Graça Magalhães-Ruether / graca.magalhaes@oglobo.com.br
Derramamento de sangue nos conflitos mundiais gerou um DNA pacifista alemão
BERLIM — A Primeira Guerra, onde 17 milhões morreram, tornou possível a ditadura de Hitler, a Segunda Guerra e, depois, mais de quatro décadas de Europa dividida pela Cortina de Ferro. Hoje, o passado sangrento é fonte constante de advertência. Um século depois, a Alemanha, pivô das duas grandes guerras, é o sustentáculo da integração, a locomotiva econômica da União Europeia e, sobretudo, o país onde o pacifismo está nos genes da população.
Para o historiador Guido Knopp, a lição da catástrofe foi arquivada no DNA alemão e define a política do país. Já o chanceler federal Konrad Adenauer, primeiro governante da Alemanha Ocidental após a Segunda Guerra, pagou um preço alto - a divisão alemã, o muro de Berlim - para alcançar sua meta: a integração ocidental.
O aprendizado de duas guerras foi também alicerce da política do ex-chanceler federal Willy Brandt, que comoveu o mundo ao ajoelhar-se junto ao Monumento às Vítimas da Segunda Guerra de Varsóvia. Com a sua Ostpolitik (Política do Leste), Brandt, que recebeu em 1970 o Nobel da Paz, iniciou o diálogo com o Leste, que tornou possível, mais tarde, a Glasnost e a Perestroika do então secretário-geral do PC soviético, Mikhail Gorbachev, e a reunificação alemã, duas décadas mais tarde.
- A Alemanha aprendeu com o passado e fará o possível pela integração europeia e para que, do solo alemão, nunca parta a agressividade capaz de começar um novo conflito - costumava dizer o ex-chanceler federal Helmut Kohl.
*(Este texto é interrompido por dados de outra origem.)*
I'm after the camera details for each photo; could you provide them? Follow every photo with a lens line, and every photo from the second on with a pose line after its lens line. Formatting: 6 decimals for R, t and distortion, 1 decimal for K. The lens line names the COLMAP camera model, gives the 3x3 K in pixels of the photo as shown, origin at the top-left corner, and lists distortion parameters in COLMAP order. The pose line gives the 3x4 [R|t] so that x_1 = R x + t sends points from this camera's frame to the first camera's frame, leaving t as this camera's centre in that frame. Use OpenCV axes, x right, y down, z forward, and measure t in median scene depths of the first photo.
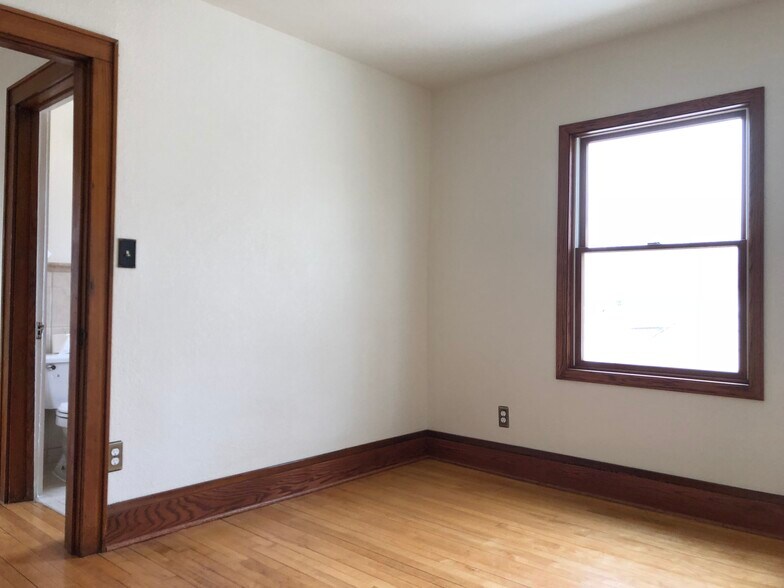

Para quase todas as famílias alemãs, a Primeira Guerra foi a concretização do nacionalismo propagado desde a guerra da França contra a Alemanha, em 1872. Quem investiga a história dos lares do país, entende porque o pacifismo é hoje uma característica dos alemães.
A maioria dos livros sobre a Primeira Guerra aponta o militarismo alemão como a causa do conflito. Mas o historiador australiano Christopher Clark revê essa teoria. No livro "Sonâmbulos", Clark afirma que a Alemanha teve sua parcela de culpa, assim como os outros países envolvidos.
Embora tenha passado a ser um Estado nacional apenas em 1871, a Alemanha era o país que mais progredia, com um boom econômico, progresso social e desenvolvimento científico igualmente brilhantes. Mesmo assim, havia uma corrida nacional aos armamentos. Não só os generais eram fanáticos pela guerra. O pintor expressionista Franz Marc dizia:
- O mundo quer se purificar, quer a guerra.
Armas mais mortíferas eram criadas. A partir de 1915, os alemães passaram a atacar os inimigos com gás, que, mais tarde, foi aperfeiçoado e usado em Auschwitz.
Clark vê com preocupação o atual contexto europeu: crise da Ucrânia e política de quase indiferença da União Europeia. A situação seria similar a de 1914, quando um atentado na pequena Sarajevo contra o arquiduque austríaco Francisco Ferdinando explodiu numa guerra mundial, traçando um paralelo sobre a falta de entendimento entre o Ocidente e a Rússia.
- O ano de 1914 serve de advertência: é grande o risco em parar o diálogo. Ainda que seja difícil, os canais de comunicação devem ficar abertos. O argumento "não temos mais tempo" é errado.